«I feel good»: le duo inédit Yolande Moreau/Jean Dujardin fonctionne à merveille

«I feel good»: le duo inédit Yolande Moreau/Jean Dujardin fonctionne à merveille

I feel good (Benoît Delépine & Gustave Kervern)

Si le cinéma de Gustave Kervern et Benoît Delépine vise toujours juste, on se dit cette fois que la trame narrative est un peu légère pour fonctionner et que la critique du modèle capitaliste consumériste est un peu trop frontale pour être vraiment entendue. Le film se regarde alors comme une satire de la start-up nation façon Macron, une satire pas désagréable, assez drôle, mais pas forcément des plus incisives. Le duo inédit Yolande Moreau/Jean Dujardin est une trouvaille qui fonctionne à merveille.

Un peuple et son roi (Pierre Schoeller)

D’une manière assez didactique, et même un peu scolaire, Pierre Schoeller explore une nouvelle fois la question du pouvoir et de la construction de la société. Un film qui parle de la Révolution française à travers le prisme du peuple. Un parti pris qui constitue l’attrait principal du film : pour une fois, ce ne sont plus les figures historiques et théoriciennes qui sont à l’avant-plan mais bien les artisans de cette Révolution. Un peuple et son roi redonne aussi une juste place aux femmes dans la Révolution. Et permet de revenir sur les fondements de notre démocratie grâce à un casting d’acteurs impressionnants.

Damascus (Myrna Nabhan)

Si la forme n’est pas toujours parfaite, l’important est ailleurs. Ce film est un message d’espoir, une leçon de vie même, qui offre un regard salvateur sur la Syrie. Loin d’être réduite au conflit, cette société déploie son immense richesse, sa culture du respect et de la liberté. Un message de fraternité et de tolérance. C’est touchant, beau, émouvant et nécessaire.

Any way the wind blows (Tom Barman)

Sorti il y a quinze ans, l’unique film à ce jour de Tom Barman nous revient dans une nouvelle robe numérisée. Et pour tout dire, il a joliment vieilli. Si l’intrigue est quasi inexistante, c’est pour mieux coller aux codes de la Nouvelle Vague. Mais ce qui rend le film attachant, c’est qu’il est bourré d’idées de cinéma, de dialogues jouissifs et de personnages colorés. Un film « bon esprit » qui répond toujours tête haute à sa propre morale : « La vie nous donne des baffes, l’important, c’est de rester beau. »

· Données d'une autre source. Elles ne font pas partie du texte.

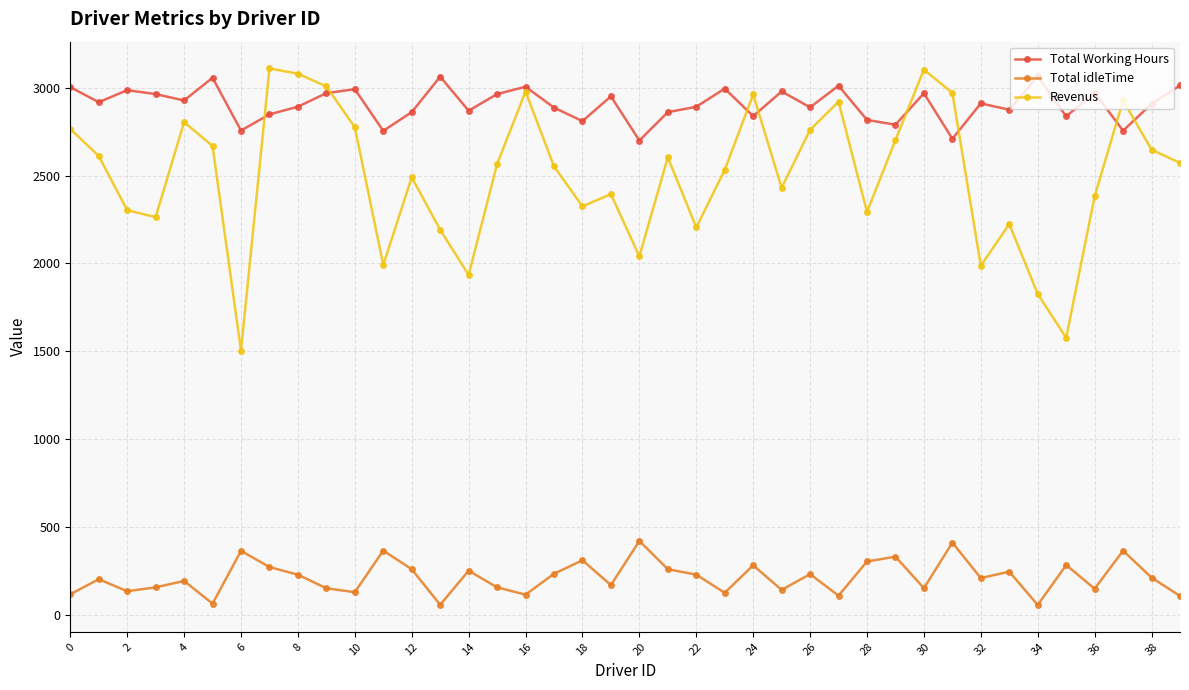

Which series has the widest spread of values?

Revenus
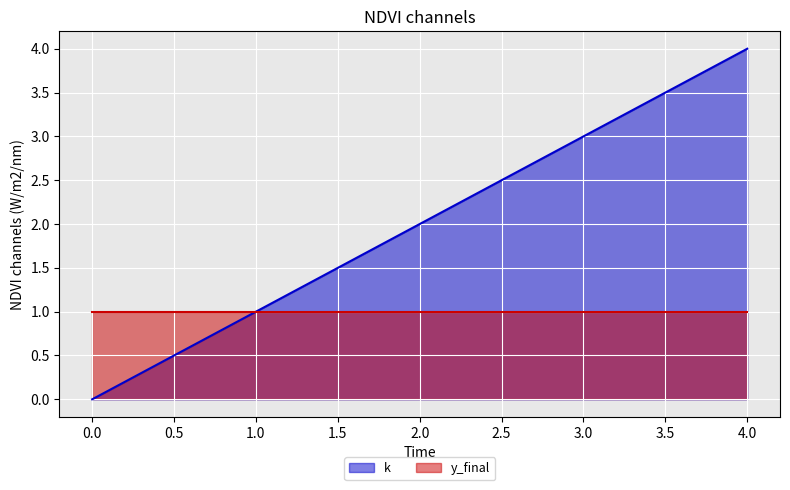

How many distinct data groups are displayed?

2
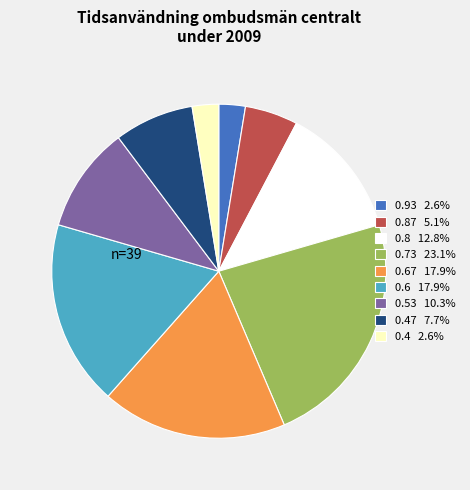

Do 0.4 2.6% and 0.87 5.1% together represent more than half of the pie?

No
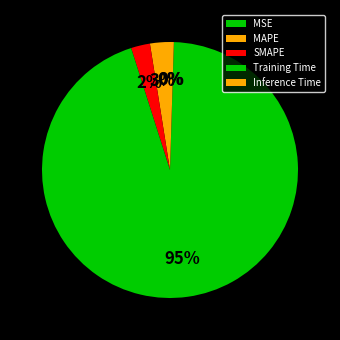

Rank the categories by value from highest to lowest.

Training Time, MAPE, SMAPE, Inference Time, MSE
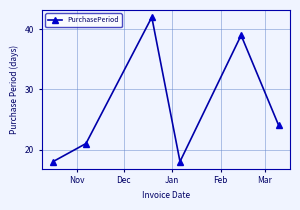

How many interior local peaks (higher than both neighbors) does the data have?

2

L’ombre d’Emily (Paul Feig)

Auteur de comédies potaches peu inspirées, Paul crée la surprise en nous proposant un jeu de piste inattendu sur fond de petite ville américaine où le qu’en dira-t-on se répand comme une traînée de poudre. Il jongle entre la comédie grinçante et le polar. Il s’amuse des apparences, impose une narration décousue, enchaîne les retournements de situation, joue le décalage et la note absurde. On se laisse surprendre même quand les ficelles sont un peu grosses. Bouffée de fraîcheur de la rentrée, ce film est un moment de pur divertissement bien sympa.

22 miles (Peter Berg)

On ne s’embarrasse que de très peu de psychologie pour y aller plein gaz dans le vif d’une action où les personnages sont des pions et le héros une machine de guerre bipolaire qui s’exécute tout en bavardant beaucoup trop. Cela reste une histoire de gros bras. C’est frénétique, éprouvant, exténuant avec une surprise à la fin.

Rafiki (Wanuri Kahiu)

Une cour de justice kényane a finalement autorisé la diffusion temporaire de ce film qui narre une histoire d’amour homosexuelle. Une victoire très importante pour les minorités sexuelles au Kenya, pays où l’homosexualité reste illégale et passible d’emprisonnement. C’est efficace, naïf, touchant, pudique. Si on bute sur la candeur du ton, on reconnaît le courage de la réalisation et la sincérité du premier film.

La prophétie de l’horloge (Eli Roth)

Côté « entertainment » grand public, ça tient bien la route. Effets sympas, Jack Black qui ne cabotine pas, alchimie réussie avec Cate Blanchett, humour bon enfant parsemé de quelques répliques plus piquantes : la perspective d’une chouette petite sortie ciné !

L’année dernière à Marienbad (Alain Resnais)

Reprise, en version restaurée, du chef-d’œuvre d’Alain Resnais d’après un scénario d’Alain Robbe-Grillet, pilier du Nouveau Roman. Labyrinthe d’une pensée mentale… Resnais brouille les repères narratifs et spatio-temporels de la fiction classique et décroche le Lion d’or à Venise en 1961.